AURORA, Colo. (KDVR) — When Paul Winkle says he is gone fishing, it is not what you think. He is not taking them, he’s making them. He is part of the Colorado Parks and Wildlife walleye spawn program and he’s been doing it for 19 years.

“We collect male and female walleye, spawn those fish and collect the eggs,” the CPW aquatic biologist said.

The process begins with carefully catching the walleye in gill nets, taking them to a spawning house, and separating the males from the females.

“All you have to do is put a little pressure on the belly and if eggs come out you know it’s a female and if the sperm, or milt as we call it, comes out then we know it’s a male,” Winkle told FOX31’s Dan Daru.

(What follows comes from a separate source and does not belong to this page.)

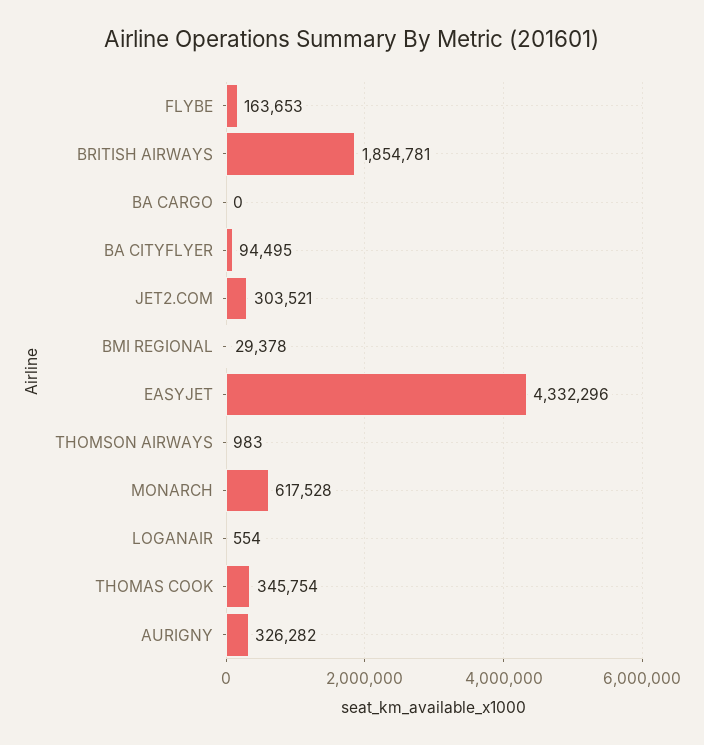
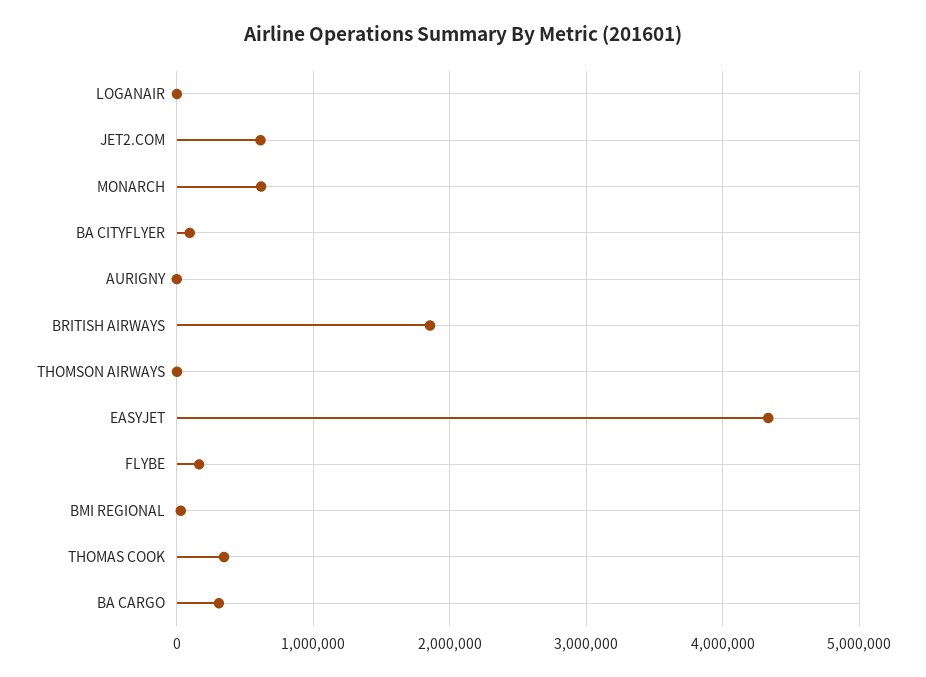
BA CARGO: 0 -> 300000
JET2.COM: 303521 -> 600000
AURIGNY: 326282 -> 0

The female eggs are then fertilized and grown under CPW’s supervision. When they are about a quarter-inch long, they are at the fry stage and able to be released back into specific waters in Colorado.

“Colorado Springs, the Denver area, Boulder County, Larimer County up to the Fort Collins area,” Winkle said.

About 132 million eggs were harvested, 99 million of which will eventually hatch.

“Cherry Creek will receive 4 million walleye fry this year,” Winkle said.

So what is a good excuse if you don’t catch walleye at Cherry Creek State reservoir?

“Uh, you don’t know what you’re doing?” Winkle joked.